(Stored data entries)
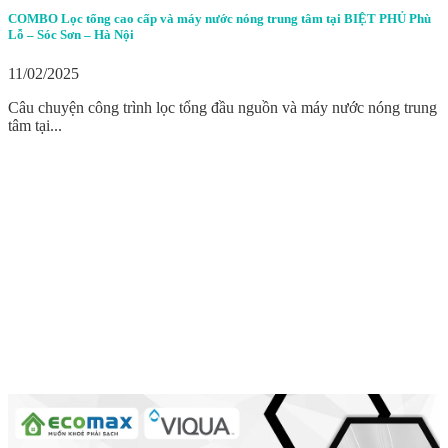
COMBO Lọc tổng cao cấp và máy nước nóng trung tâm tại BIỆT PHỦ Phù
Lỗ – Sóc Sơn – Hà Nội
11/02/2025
Câu chuyện công trình lọc tổng đầu nguồn và máy nước nóng trung
tâm tại...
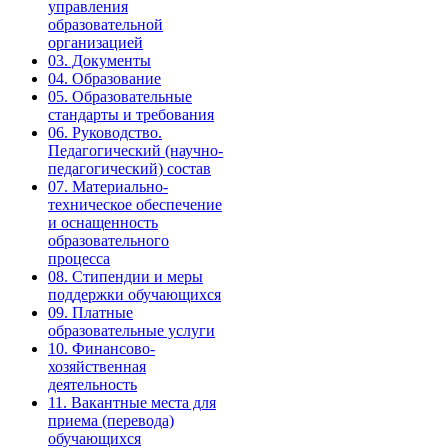
управления
образовательной
организацией
03. Документы
04. Образование
05. Образовательные
стандарты и требования
06. Руководство.
Педагогический (научно-
педагогический) состав
07. Материально-
техническое обеспечение
и оснащенность
образовательного
процесса
08. Стипендии и меры
поддержки обучающихся
09. Платные
образовательные услуги
10. Финансово-
хозяйственная
деятельность
11. Вакантные места для
приема (перевода)
обучающихся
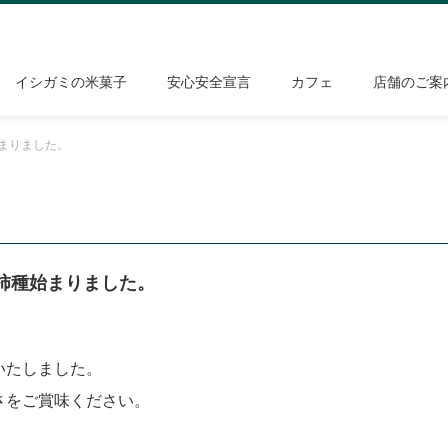
イシガミの米菓子
安心安全宣言
カフェ
店舗のご案
まりました。
柿種始まりました。
いたしました。
さをご賞味ください。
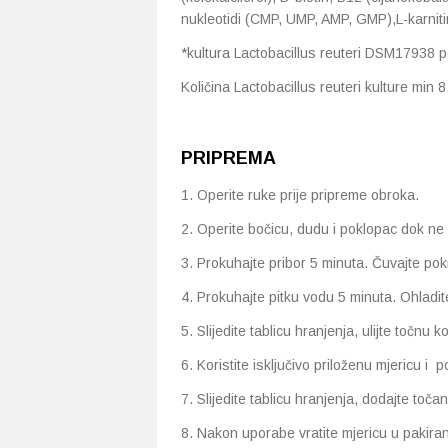
nukleotidi (CMP, UMP, AMP, GMP),L-karniti
*kultura Lactobacillus reuteri DSM17938 p
Količina Lactobacillus reuteri kulture min 
PRIPREMA
1. Operite ruke prije pripreme obroka.
2. Operite bočicu, dudu i poklopac dok ne u
3. Prokuhajte pribor 5 minuta. Čuvajte pok
4. Prokuhajte pitku vodu 5 minuta. Ohladit
5. Slijedite tablicu hranjenja, ulijte točnu
6. Koristite isključivo priloženu mjericu i 
7. Slijedite tablicu hranjenja, dodajte toč
8. Nakon uporabe vratite mjericu u pakiran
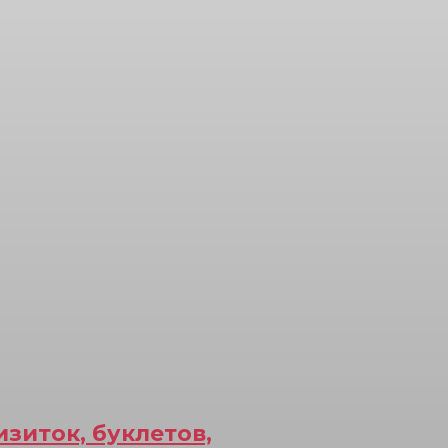
зиток, буклетов,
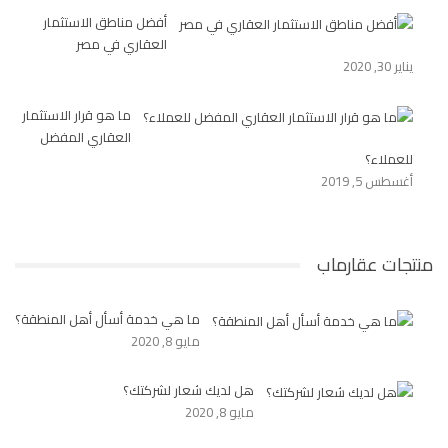
أفضل مناطق الاستثمار
العقاري في مصر
يناير 30, 2020
ما هو قرار الاستثمار
العقاري المفضل
للعملاء؟
أغسطس 5, 2019
منتجات عقارماب
ما هي خدمة أسأل أهل المنطقة؟
مايو 8, 2020
هل لديك شعار لشركتك؟
مايو 8, 2020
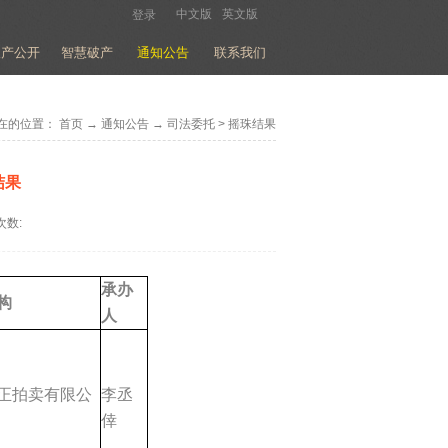
中文版
英文版
登录
破产公开
智慧破产
通知公告
联系我们
在的位置：
首页
→
通知公告
→
司法委托
>
摇珠结果
结果
次数:
承办
构
人
正拍卖有限公
李丞
倖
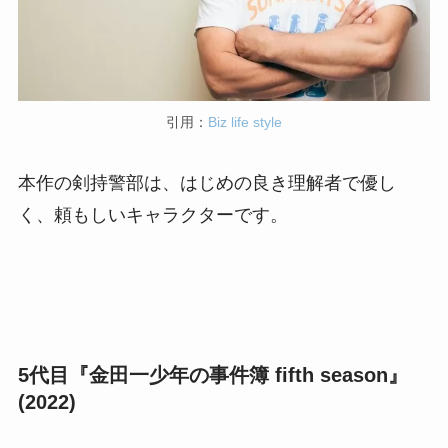
引用：
Biz life style
本作の剣持警部は、はじめの良き理解者で優し
く、頼もしいキャラクターです。
5代目『金田一少年の事件簿 fifth season』
(2022)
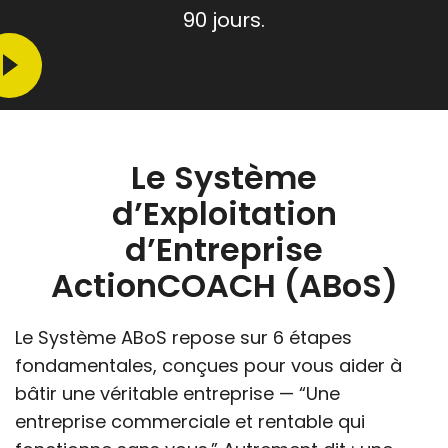
90 jours.
Le Système
d’Exploitation
d’Entreprise
ActionCOACH (ABoS)
Le Système ABoS repose sur 6 étapes
fondamentales, conçues pour vous aider à
bâtir une véritable entreprise — “Une
entreprise commerciale et rentable qui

» PROBLEM DESCRIPTION: Arrange the lines of text from all the items above as a Markdown table with the columns "Row" and "Text line," numbering each line and skipping blank ones. Leave the pictures out of the answer.

» SOLUTION TO THIS TASK:
| Row | Text line |
|---|---|
| 1 | COMBO Lọc tổng cao cấp và máy nước nóng trung tâm tại BIỆT PHỦ Phù |
| 2 | Lỗ – Sóc Sơn – Hà Nội |
| 3 | 11/02/2025 |
| 4 | Câu chuyện công trình lọc tổng đầu nguồn và máy nước nóng trung |
| 5 | tâm tại... |
| 6 | управления |
| 7 | образовательной |
| 8 | организацией |
| 9 | 03. Документы |
| 10 | 04. Образование |
| 11 | 05. Образовательные |
| 12 | стандарты и требования |
| 13 | 06. Руководство. |
| 14 | Педагогический (научно- |
| 15 | педагогический) состав |
| 16 | 07. Материально- |
| 17 | техническое обеспечение |
| 18 | и оснащенность |
| 19 | образовательного |
| 20 | процесса |
| 21 | 08. Стипендии и меры |
| 22 | поддержки обучающихся |
| 23 | 09. Платные |
| 24 | образовательные услуги |
| 25 | 10. Финансово- |
| 26 | хозяйственная |
| 27 | деятельность |
| 28 | 11. Вакантные места для |
| 29 | приема (перевода) |
| 30 | обучающихся |
| 31 | イシガミの米菓子 |
| 32 | 安心安全宣言 |
| 33 | カフェ |
| 34 | 店舗のご案 |
| 35 | まりました。 |
| 36 | 柿種始まりました。 |
| 37 | いたしました。 |
| 38 | さをご賞味ください。 |
| 39 | nukleotidi (CMP, UMP, AMP, GMP),L-karniti |
| 40 | *kultura Lactobacillus reuteri DSM17938 p |
| 41 | Količina Lactobacillus reuteri kulture min  |
| 42 | PRIPREMA |
| 43 | 1. Operite ruke prije pripreme obroka. |
| 44 | 2. Operite bočicu, dudu i poklopac dok ne u |
| 45 | 3. Prokuhajte pribor 5 minuta. Čuvajte pok |
| 46 | 4. Prokuhajte pitku vodu 5 minuta. Ohladit |
| 47 | 5. Slijedite tablicu hranjenja, ulijte točnu |
| 48 | 6. Koristite isključivo priloženu mjericu i  |
| 49 | 7. Slijedite tablicu hranjenja, dodajte toč |
| 50 | 8. Nakon uporabe vratite mjericu u pakiran |
| 51 | зиток, буклетов, |
| 52 | أفضل مناطق الاستثمار |
| 53 | العقاري في مصر |
| 54 | يناير 30, 2020 |
| 55 | ما هو قرار الاستثمار |
| 56 | العقاري المفضل |
| 57 | للعملاء؟ |
| 58 | أغسطس 5, 2019 |
| 59 | منتجات عقارماب |
| 60 | ما هي خدمة أسأل أهل المنطقة؟ |
| 61 | مايو 8, 2020 |
| 62 | هل لديك شعار لشركتك؟ |
| 63 | مايو 8, 2020 |
| 64 | 中文版 |
| 65 | 英文版 |
| 66 | 登录 |
| 67 | 破产公开 |
| 68 | 智慧破产 |
| 69 | 通知公告 |
| 70 | 联系我们 |
| 71 | 在的位置： |
| 72 | 首页 |
| 73 | → |
| 74 | 通知公告 |
| 75 | → |
| 76 | 司法委托 |
| 77 | > |
| 78 | 摇珠结果 |
| 79 | 结果 |
| 80 | 次数: |
| 81 | 承办 |
| 82 | 构 |
| 83 | 人 |
| 84 | 正拍卖有限公 |
| 85 | 李丞 |
| 86 | 倖 |
| 87 | 引用： |
| 88 | Biz life style |
| 89 | 本作の剣持警部は、はじめの良き理解者で優し |
| 90 | く、頼もしいキャラクターです。 |
| 91 | 5代目『金田一少年の事件簿 fifth season』 |
| 92 | (2022) |
| 93 | 90 jours. |
| 94 | Le Système |
| 95 | d’Exploitation |
| 96 | d’Entreprise |
| 97 | ActionCOACH (ABoS) |
| 98 | Le Système ABoS repose sur 6 étapes |
| 99 | fondamentales, conçues pour vous aider à |
| 100 | bâtir une véritable entreprise — “Une |
| 101 | entreprise commerciale et rentable qui |